We rarely think at all about how people in our social circle or our family think differently from us. We make constant, small assumptions that our common experience gives us a common point of view on how things "should be". Unless, of course, there is conflict. How many times have we thought or said, "what were you thinking?!".
Some differences in thinking have become cliches in our culture. "Men are from Mars, Women are from Venus" by John Gray cemented what was already common knowledge. Our gender can create unique styles in how we function. And now, that concept of difference created by gender is a shared perception. Today, it's a surprise when we find that a member of the opposite sex thinks about things in the same way as us!

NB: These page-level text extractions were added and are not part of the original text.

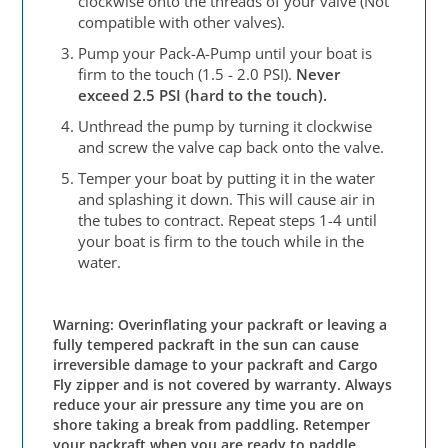
clockwise onto the threads of your valve (Not
compatible with other valves).
Pump your Pack-A-Pump until your boat is
firm to the touch (1.5 - 2.0 PSI).
Never
exceed 2.5 PSI (hard to the touch).
Unthread the pump by turning it clockwise
and screw the valve cap back onto the valve.
Temper your boat by putting it in the water
and splashing it down. This will cause air in
the tubes to contract. Repeat steps 1-4 until
your boat is firm to the touch while in the
water.
Warning: Overinflating your packraft or leaving a
fully tempered packraft in the sun can cause
irreversible damage to your packraft and Cargo
Fly zipper and is not covered by warranty. Always
reduce your air pressure any time you are on
shore taking a break from paddling. Retemper
your packraft when you are ready to paddle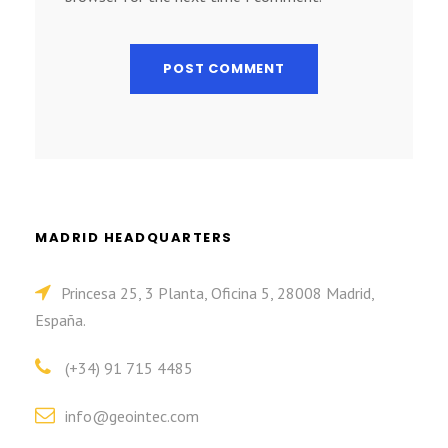
MADRID HEADQUARTERS
Princesa 25, 3 Planta, Oficina 5, 28008 Madrid,
España.
(+34) 91 715 4485
info@geointec.com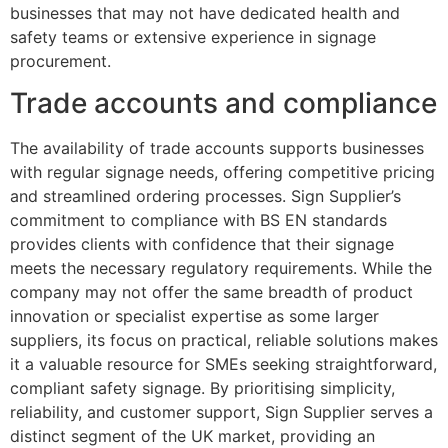
businesses that may not have dedicated health and
safety teams or extensive experience in signage
procurement.
Trade accounts and compliance
The availability of trade accounts supports businesses
with regular signage needs, offering competitive pricing
and streamlined ordering processes. Sign Supplier’s
commitment to compliance with BS EN standards
provides clients with confidence that their signage
meets the necessary regulatory requirements. While the
company may not offer the same breadth of product
innovation or specialist expertise as some larger
suppliers, its focus on practical, reliable solutions makes
it a valuable resource for SMEs seeking straightforward,
compliant safety signage. By prioritising simplicity,
reliability, and customer support, Sign Supplier serves a
distinct segment of the UK market, providing an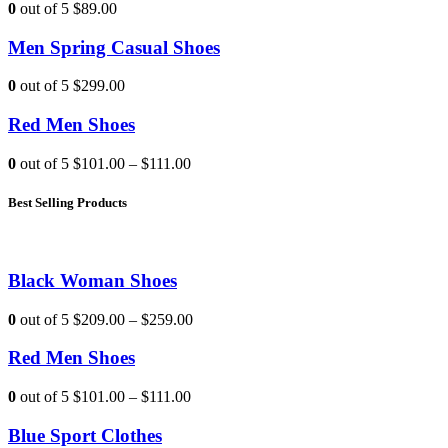
0
out of 5
$89.00
Men Spring Casual Shoes
0
out of 5
$299.00
Red Men Shoes
0
out of 5
$101.00
–
$111.00
Best Selling Products
Black Woman Shoes
0
out of 5
$209.00
–
$259.00
Red Men Shoes
0
out of 5
$101.00
–
$111.00
Blue Sport Clothes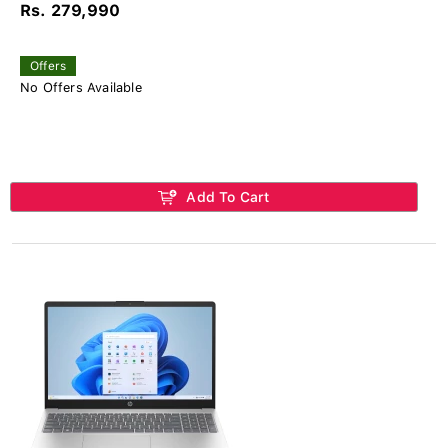
Rs. 279,990
Offers
No Offers Available
Add To Cart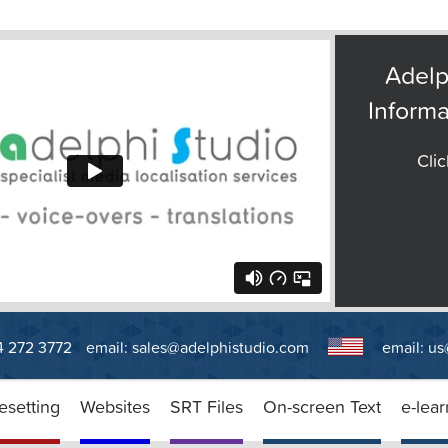
Adelp
Informa
Clic
14 272 3772
email:
sales@adelphistudio.com
email:
us
esetting
Websites
SRT Files
On-screen Text
e-lear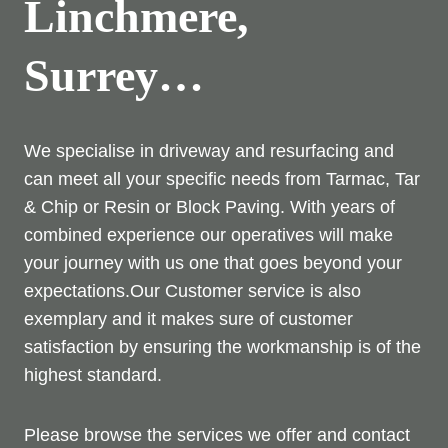
Linchmere,
Surrey…
We specialise in driveway and resurfacing and
can meet all your specific needs from Tarmac, Tar
& Chip or Resin or Block Paving. With years of
combined experience our operatives will make
your journey with us one that goes beyond your
expectations.Our Customer service is also
exemplary and it makes sure of customer
satisfaction by ensuring the workmanship is of the
highest standard.
Please browse the services we offer and contact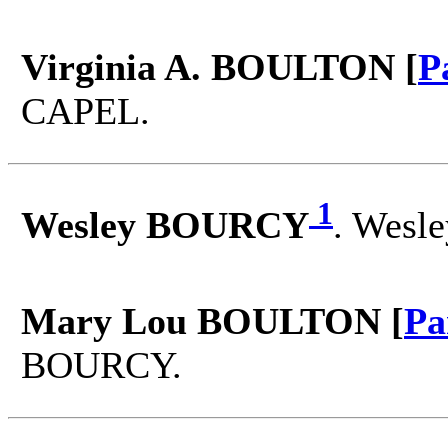
Virginia A. BOULTON [
P
CAPEL.
1
Wesley BOURCY
. Wesl
Mary Lou BOULTON [
Pa
BOURCY.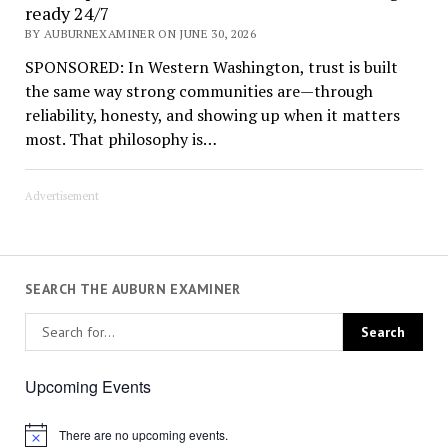
ready 24/7
BY AUBURNEXAMINER ON JUNE 30, 2026
SPONSORED: In Western Washington, trust is built
the same way strong communities are—through
reliability, honesty, and showing up when it matters
most. That philosophy is…
Advertisement
SEARCH THE AUBURN EXAMINER
Upcoming Events
There are no upcoming events.
Notice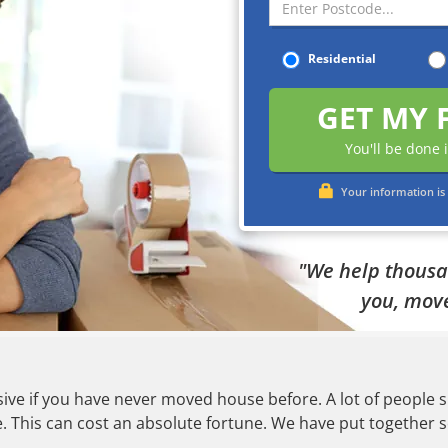
Residential
GET MY 
You'll be done 
Your information is 
"We help thousan
you, move
ve if you have never moved house before. A lot of people si
This can cost an absolute fortune. We have put together so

People on the autism spectrum experience the world in a way that is different from those who are not on the autism spectrum. Stated in the most straightforward and simplistic way, they think differently. For too long, this different way of thinking has been viewed only as a liability and the behaviors associated with this different way of thinking have been considered completely undesirable.
Perhaps its time to think differently about how people on the autism spectrum think differently. At Mind Shift, we believe that the unique qualities associated with autism spectrum disorder can be valuable if our culture will begin to see the differences as valuable. To make this change a reality, all of us will need to change how we think about the autism spectrum. There is no question that, like everyone, people with ASD have challenges that need to be considered in their daily interactions AND like any person operating in a culture that is filled with people who view the world differently, they need to remember that others may not share their perspective. At the same time, those of us not on the spectrum need to be open to the dramatically different world view that people on the autism spectrum may have. As we open our minds to the difference in how people on the autism spectrum think differently, we will become more aware of how all of the people in our world, both professional and personal, also think differently. And the question will no longer be, "what were they thinking?!", but "why didn't I think of that?!"